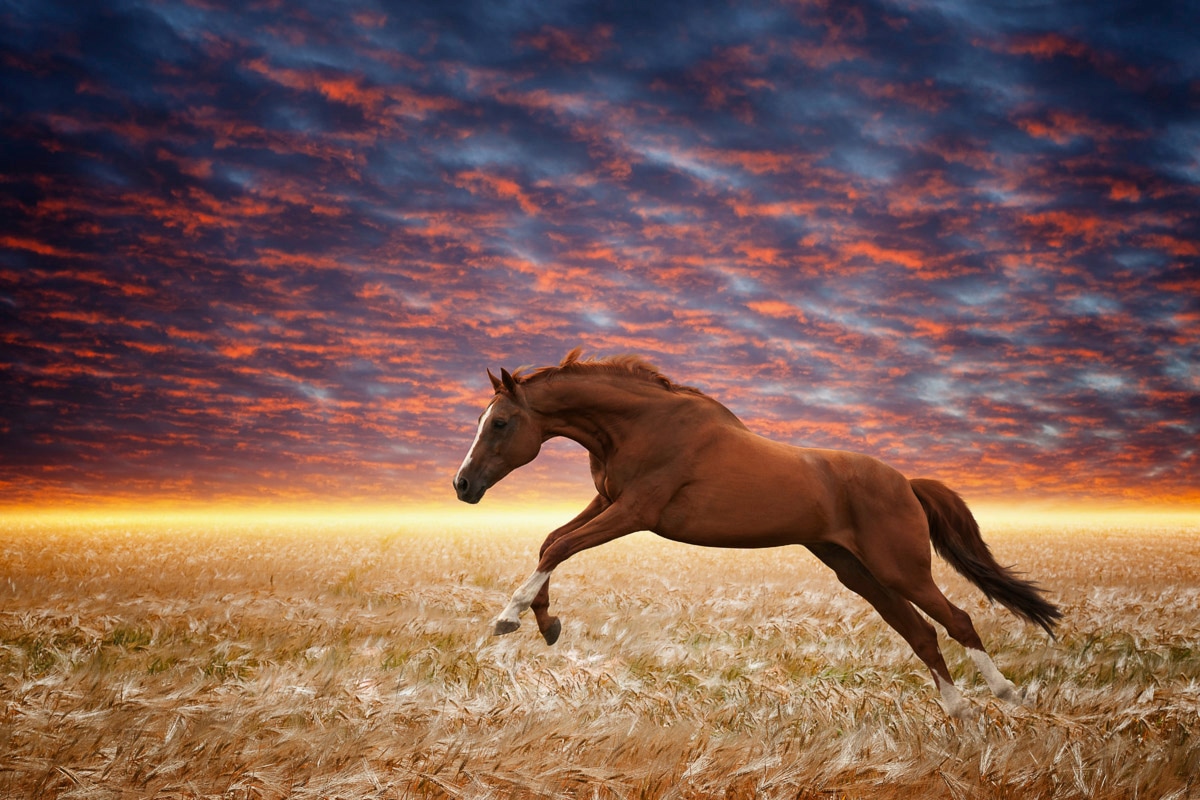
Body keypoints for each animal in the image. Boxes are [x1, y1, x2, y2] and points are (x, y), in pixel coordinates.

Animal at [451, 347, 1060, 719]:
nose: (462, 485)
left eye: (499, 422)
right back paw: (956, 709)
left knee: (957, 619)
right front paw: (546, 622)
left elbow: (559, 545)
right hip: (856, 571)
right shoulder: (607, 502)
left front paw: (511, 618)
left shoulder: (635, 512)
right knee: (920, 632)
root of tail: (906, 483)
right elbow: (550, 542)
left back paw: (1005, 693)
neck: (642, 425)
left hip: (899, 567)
━━━━━━━━
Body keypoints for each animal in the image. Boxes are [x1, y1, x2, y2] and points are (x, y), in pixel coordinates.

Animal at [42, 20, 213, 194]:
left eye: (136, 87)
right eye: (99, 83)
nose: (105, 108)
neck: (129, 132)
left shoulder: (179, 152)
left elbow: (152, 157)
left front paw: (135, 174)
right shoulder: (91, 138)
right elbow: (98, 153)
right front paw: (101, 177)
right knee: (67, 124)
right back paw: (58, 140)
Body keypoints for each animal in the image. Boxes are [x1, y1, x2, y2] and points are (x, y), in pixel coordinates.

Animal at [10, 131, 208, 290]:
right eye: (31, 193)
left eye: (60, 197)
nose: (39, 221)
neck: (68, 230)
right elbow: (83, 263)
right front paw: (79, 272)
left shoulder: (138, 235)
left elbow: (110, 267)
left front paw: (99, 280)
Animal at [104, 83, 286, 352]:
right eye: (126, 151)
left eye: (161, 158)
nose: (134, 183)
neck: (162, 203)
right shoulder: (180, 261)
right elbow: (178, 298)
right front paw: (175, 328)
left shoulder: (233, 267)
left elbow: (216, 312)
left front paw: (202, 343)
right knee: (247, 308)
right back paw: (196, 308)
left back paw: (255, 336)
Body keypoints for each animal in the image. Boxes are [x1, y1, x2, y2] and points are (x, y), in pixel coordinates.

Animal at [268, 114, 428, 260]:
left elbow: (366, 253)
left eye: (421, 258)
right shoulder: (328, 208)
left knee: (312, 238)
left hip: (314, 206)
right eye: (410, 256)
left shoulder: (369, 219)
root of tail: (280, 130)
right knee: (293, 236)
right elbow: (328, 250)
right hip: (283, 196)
━━━━━━━━
Brief — Find the string "knee" in the entries above. Copy each line where it occurs.

Completed task —
left knee: (957, 619)
right knee: (920, 632)
right knee: (67, 124)
right knee: (247, 308)
left knee: (312, 238)
right knee: (293, 236)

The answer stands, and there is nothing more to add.